在現行的小型風力發電系統中，大多採用由二極體整流器與直流轉換器所組成的二級式交直流轉換器。其主要缺點為在發電機側將會產生嚴重的電流諧波失真，其不僅會降低效率亦會對風力機造成額外的機械應力進而產生擾人的機械噪音。此外，在現有的最大功率控制法中，最佳轉矩控制法廣泛應用於小型風力發電系統中。但其只考量到系統於穩態下之情況，並未考慮於風速變化下之系統動態特性。因此，在風速快速變化時，由於機械轉動慣量所造成的緩慢動態響應便會減少風力機的發電量。為了克服上述的缺點且在兼顧發電效能與成本考量下，本論文提出一新型無感測式最大功率追蹤控制器及一高效率單級式交直流轉換器。主要的貢獻可摘要如下：
首先提出一新型無感測式動態最佳轉矩最大功率追蹤控制器，其中利用所提的虛擬慣量調整法來改善風力機的動態響應進而增加其發電量。接著為改善電力品質及轉換效率，本論文提出一高效率單級式交直流轉換器來取代習用的二級式交直流轉換器。如此不僅可將發電機電流的總諧波失真大大的降低至約5%以下，同時也減小了風力機的機械應力與擾人的噪音。隨後本論文更提出一半同步整流技術來進一步降低由背接二極體所造成的導通損。另外，為了更進一步降低於不連續導通控制法下開關的切換損失，本論文遂將連續導通控制、不連續導通控制及半同步整流技術整合為一整合式控制法。本論文並實際建構一測試平台用以驗證所提理論之可行性與效能。最後，由實測結果可知本論文所提之系統整體效率能有效提升12%至15%，回收年限則能縮短11%至13%。

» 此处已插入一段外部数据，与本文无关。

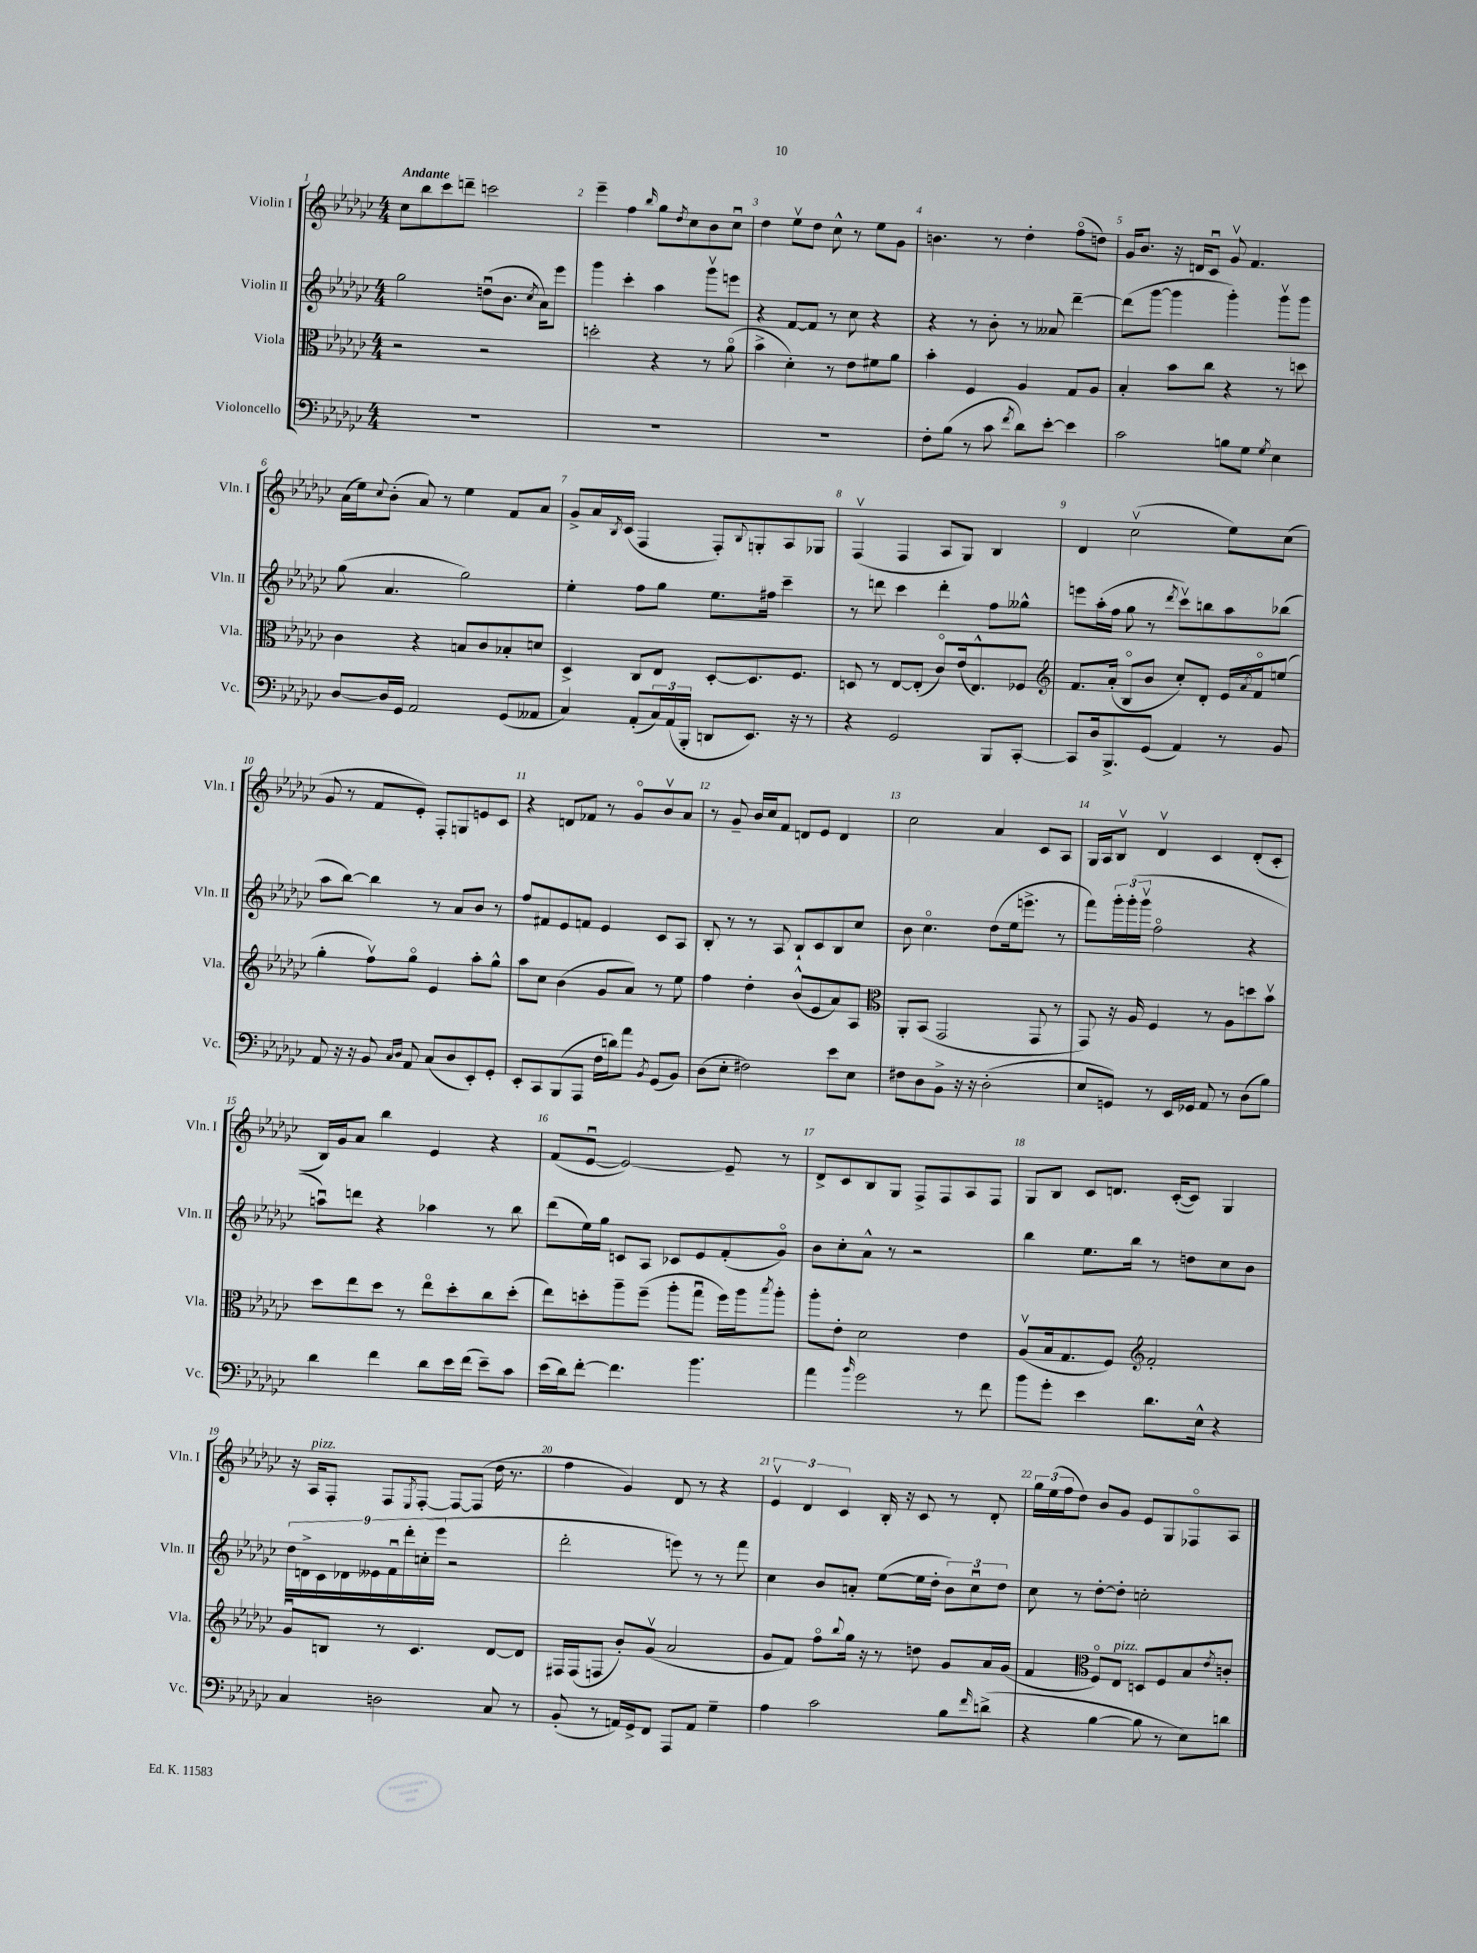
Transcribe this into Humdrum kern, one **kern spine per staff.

**kern	**kern	**kern	**kern
*part4	*part3	*part2	*part1
*staff4	*staff3	*staff2	*staff1
*I"Violoncello	*I"Viola	*I"Violin II	*I"Violin I
*I'Vc.	*I'Vla.	*I'Vln. II	*I'Vln. I
*clefF4	*clefC3	*clefG2	*clefG2
*k[b-e-a-d-g-c-]	*k[b-e-a-d-g-c-]	*k[b-e-a-d-g-c-]	*k[b-e-a-d-g-c-]
*M4/4	*M4/4	*M4/4	*M4/4
=1	=1	=1	=1
!	!	!	!LO:TX:a:B:t=Andante
1r	2r	2gg-\	8cc-\L
.	.	.	8bb-\
.	.	.	8ccc-\
.	.	.	8dddn~\J
.	2r	(8ddnu\L	2cccn\
.	.	8.b-\J	.
.	.	8qcc-/	.
.	.	16a-\KL)	.
.	.	8eee-\J	.
=2	=2	=2	=2
1r	2ddn'\	4ggg-\	4eee-~\
.	.	4ccc-'\	4ff\
.	.	.	16qqbb-/
.	4r	4aa-\	8gg-\L
.	.	.	8qdd-/
.	.	.	8cc-\
.	8r	8ggg-v\L	8b-\
.	(8a-\	8eeen\J	8cc-u\J
=3	=3	=3	=3
1r	4b-^\	4r	4dd-\
.	4d-'\)	[8f/L	8ee-v\L
.	.	8f/J]	8dd-\J
.	8r	8r	8cc-^^\
.	8e-\L	8cc-\	8r
.	8f#X\	4r	8ee-\L
.	8a-\J	.	8g-\J
=4	=4	=4	=4
8F'\L	4b-'\	4r	4.bn\
(8B-\J	.	.	.
8r	4F/	8r	.
8c-\	.	8b-'\	8r
8qf/	.	.	.
8d-\L)	4A-/	8r	4dd-'\
[8e-'\J	.	8a--X/	.
4e-\]	8G-/L	[4ddd-~\	(8ff\L
.	8A-/J	.	8ddn\J)
=5	=5	=5	=5
2c-\	4B-'/	(8ddd-\L]	16g-/KL
.	.	.	8.b-/J
.	.	[8ggg-\J	.
.	8b-\L	4ggg-\]	16r
.	.	.	16dn/KL
.	8cc-\J	.	8c-u/J
8Bn\L	4r	4ggg-'\)	8g-v/
8G-\J	.	.	4.f/
8qG-/	.	.	.
4E-\	8r	8ggg-v\L	.
.	8ddn\	8ggg-\J	.
!!LO:LB:g=z
=6	=6	=6	=6
[8D-/L	4c-\	(8gg-\	(16a-\LL
.	.	.	16ee-\J)
.	.	.	8qqcc-/
16D-/L]	.	4.a-/	(8b-'\J
16GG-/JJ	.	.	.
2AA-/	4r	.	8a-/)
.	.	.	8r
.	8Bn/L	2gg-\)	4ee-\
.	8c-/	.	.
(8GG-/L	8B-X'/	.	8f/L
8AA--X/J	8dn/J	.	8a-/J
=7	=7	=7	=7
4C-/)	4D-^/	4ee-'\	8g-^/L
.	.	.	16a-/L
.	.	.	8qB-/
.	.	.	(16c-/JJ
(8AA-'/L	8C-/L	8ff\L	4F/
24C-/L)	8E-/J	8gg-\J	.
(24AA-/	.	.	.
24BBB-'/JJ	.	.	.
8DDn/L	[8D-'/L	8.ee-\L	8F'/L)
.	.	.	8qqB-/
8.EE-/J)	8.D-/]	.	8Gn'/
.	.	16ff#X\Jk	.
.	.	4ccc-~\	8A-/
16r	8.F/J	.	.
8r	.	.	8G-X/J
=8	=8	=8	=8
4r	8Dn/	8r	(4Fv/
.	8r	8dddn\	.
2GG-/	[8E-/L	4ccc-\	4F/
.	(8E-'/J]	.	.
.	8c-/L)	4ddd'\	8A-/L
.	(16e-/k	.	8G-/J)
.	8.E-^^/)	.	.
8BBB-/L	.	8ff\L	4B-/
[8CC-'/J	8F-X/J	8gg--X^^\J	.
=9	=9	=9	=9
*	*clefG2	*	*
8CC-/L]	8.f/L	8eeen\L	4d-/
16D-/k	.	(16aa-'\L	.
8.BBB-^/	(16a-'/Jk	16ff\JJ	.
.	8B-/L	8gg-\	(2cc-v\
(8GG-/J	8b-/J	8r	.
.	.	8qddd-/	.
4AA-/)	8cc-'/L)	8ccc-v\L)	.
.	8d-'/J	8bbn\	.
8r	16e-/LL	8aa-\	8ee-\L)
.	8qa-/	.	.
.	16f/J	.	.
8BB-/	(8een/J	(8bb-X\J	(8cc-\J
!!LO:LB:g=z
=10	=10	=10	=10
8AA-/	4gg-'\	8aa-\L	8g-/
16r	.	[8bb-\J)	8r
16r	.	.	.
8BB-/	8ffv\L)	4bb-\]	8f/L
16qqC-/LL	.	.	.
16qqD-/JJ	.	.	.
8AA-/	8gg-\J	.	8e-'/J)
(8C-/L	4e-/	8r	8F'/L
8D-/	.	8a-/L	8Gn/
8EE-'/)	8aa-'\L	8b-/J	8en/
8GG-'/J	8gg-^^\J	8r	8c-/J
=11	=11	=11	=11
8EE-'/L	8aa-\L	8ff/L	4r
8CC-/	8cc-\J	8f#X/	.
(8BBB-/	(4b-\	8e-/	8dn/L
8AAA-/J	.	8fn/J	8f-X/J
16F\LL	8g-/L	4e-/	8r
16dn\J)	.	.	.
8a-\J	8a-/J)	.	8g-/L
8qBB-/	.	.	.
(8GG-/L	8r	8c-/L	8b-v/
8BB-/J)	8ee-\	8A-/J	8a-/J
=12	=12	=12	=12
(8D-\L	4ff\	8B-'/	8r
8E-'\J	.	8r	8g-~/
2F#X\)	4dd-'\	8r	16b-/LL
.	.	.	16cc-/J
.	.	8A-/	8f/J
.	(8b-^^/L	8B-`/L	8dn/L
.	8e-/	8c-/	8e-/J
8e-\L	8a-/)	8B-/	4d/
8E-\J	8A-/J	8cc-/J	.
=13	=13	=13	=13
*	*clefC3	*	*
8F#X\L	8AA-'/L	8b-\	2cc-\
8D-\	(8BB-/J	4.cc-\	.
8BB-^\J	2GG-/	.	.
16r	.	.	.
16r	.	.	.
(2D-'\	.	(8dd-\L	4a-/
.	.	16ee-\k	.
.	.	8.eeen^\J	.
.	8GG-/	.	8c-/L
.	8r	8r	8A-/J
=14	=14	=14	=14
8E-/L	8GG-/)	8fff\L)	16G-/LL
.	.	.	16A-/J
8GGn/J)	16r	24ggg-'\L	8B-v/J
.	.	(24ggg-'\	.
.	16A-/	.	.
.	.	24ggg-v\JJ	.
8r	4F/	2ff\	4d-v/
16EE-/LL	.	.	.
16GG-X/JJ	.	.	.
8AA-/	8r	.	4c-/
8r	8A-\L	.	.
(8D-\L	8ddn\	4r	(8d-'/L
8B-\J)	8b-v\J	.	8c-'/J
!!LO:LB:g=z
=15	=15	=15	=15
4d-\	8dd-\L	8aanu\L)	16B-/LL)
.	.	.	16g-/J
.	8ee-\	8dddn\J	8a-/J
4f\	8dd-\J	4r	4bb-\
.	8r	.	.
8d-\L	8ee-\L	4aa-X\	4e-/
16e-\L	8dd-'\	.	.
(16f\JJ	.	.	.
8e-~\L)	8cc-\	8r	4r
8c-\J	(8dd-'\J	8bb-\	.
=16	=16	=16	=16
(16e-\LL	8ee-\L)	(8ddd-\L	(8f/L
16d-\J)	.	.	.
[8f'\J	8ddn'\	16ee-\L)	[8e-u/J
.	.	16gg-\JJ	.
4.f\]	8aa-~\	8cn/L	2e-/_)
.	(8ff~\J	8A-/J	.
.	8aa-'\L	8c-X/L	.
4.b-\	8gg-u\J	8e-/	.
.	16ff\LL)	(8f'/	8e-~/]
.	16aa-\J	.	.
.	8qbb-/	.	.
.	8aa-'\J	8g-/J)	8r
=17	=17	=17	=17
4a-\	8aa-'\L	8b-\L	8d-^/L
.	8e-'\J	8cc-'\	8c-/
16qqb-/	.	.	.
2g-\	2d-\	8a-^^\J	8B-/
.	.	8r	8G-/J
.	.	2r	8F^/L
.	.	.	8F/
8r	4e-\	.	8A-/
8f\	.	.	8F/J
=18	=18	=18	=18
8b-\L	(8A-v/L	4bb-\	8G-/L
8g-'\J	16B-/k	.	8B-/J
.	8.G-/	.	.
4e-\	.	8.ee-\L	8c-/L
.	8F/J)	.	8.dn/J
.	.	16bb-\Jk	.
*	*clefG2	*	*
8.d-\L	2f'/	8r	.
.	.	.	([16c-'/KL
.	.	8ddn\L	8c-/J])
16E-^^\Jk	.	.	.
4r	.	8cc-\	4G-/
.	.	8b-\J	.
!!LO:LB:g=z
=19	=19	=19	=19
4C-/	8g-u/L	18dd-\LL	16r
.	.	18dn^\	.
!	!	!	!LO:TX:a:i:t=pizz.
.	.	.	16A-/KL
.	.	18c-\	.
.	8Bn/J	.	8F'/J
.	.	18d-X\	.
.	.	18e--X\	.
2Dn\	8r	.	8F/L
.	.	18fu\	.
.	.	18ddd-'\	.
.	.	.	8qE-/
.	4.c-/	.	[8F'/J
.	.	(18ccn'\	.
.	.	18eee-\JJ	.
.	.	2r	8F/L_
.	.	.	(8F/J]
8C-/	[8d-/L	.	16dd-\
.	.	.	8.r
8r	8d-/J]	.	.
=20	=20	=20	=20
(8BB-'/	16F#X/LL	2ddd-'\	4ff\
.	(16F#/J	.	.
8r	8Fn/J	.	.
16AAn/LL)	8b-'/L)	.	4g-/)
16GG-^/J	.	.	.
8FF/J	(8g-v/J	.	.
8AAA-/L	2a-/	8eeen\)	8d-/
8AA/J	.	8r	8r
4G-~\	.	8r	4r
.	.	8fff\	.
=21	=21	=21	=21
4A-\	8g-/L	4cc-\	6e-v/
.	8f/J)	.	.
.	.	.	6d-/
2c-\	8ff\L	8b-/L	.
.	.	.	6c-/
.	8qqbb-/	.	.
.	16gg-\Jk	8an'/J	.
.	16r	.	.
.	8r	([8ee-\L	16B-'/
.	.	.	16r
.	8ddn\	16ee-\L]	8c-/
.	.	16dd-'\JJ	.
8B-\L	8g-/L	12b-\L)	8r
.	.	12cc-u\	.
16qqf/	.	.	.
(8dn^\J	16a-/L	.	8d-'/
.	.	12dd-\J	.
.	(16g-/JJ	.	.
=22	=22	=22	=22
4r	4f/	8cc-\	24gg-\LL
.	.	.	(24ee-\
.	.	.	24ff\J
.	.	8r	8dd-\J)
*	*clefC3	*	*
[4B-\	8F/L)	[8dd-'\L	8b-/L
!	!LO:TX:a:i:t=pizz.	!	!
.	8E-/J	8dd-'\J]	8g-/J
8B-\]	8Dn/L	2ccn'\	8e-/L
8r	8F/	.	8G-/
8E-\L)	8B-/	.	8F-X/
.	8qe-/	.	.
8dn\J	8cn'/J	.	8A-/J
==	==	==	==
*-	*-	*-	*-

A well-known two-stage ac to dc converter composed of a diode bridge rectifier and a dc converter is widely used in the existing small wind power generation system (WPGS). However, due to the nonlinearity of the diode bridge rectifier, there will be significant total harmonics distortion (THD) in the generator currents which will not only reduce the efficiency but also result in additional mechanical stress and undesired acoustic noise. As to the maximum power point tracking (MPPT) controller, the widely adopted optimal torque control algorithm only concerns about the steady state characteristics of the wind turbine. However, the poor dynamic response due to the mechanical inertia effect will result in reduction of the wind turbine efficiency under rapidly changing wind speed situations. To overcome the above disadvantages, a novel sensorless dynamic MPPT controller and a high efficiency single-stage ac to dc converter are proposed in this dissertation as a compromise of both performance and cost for a small WPGS.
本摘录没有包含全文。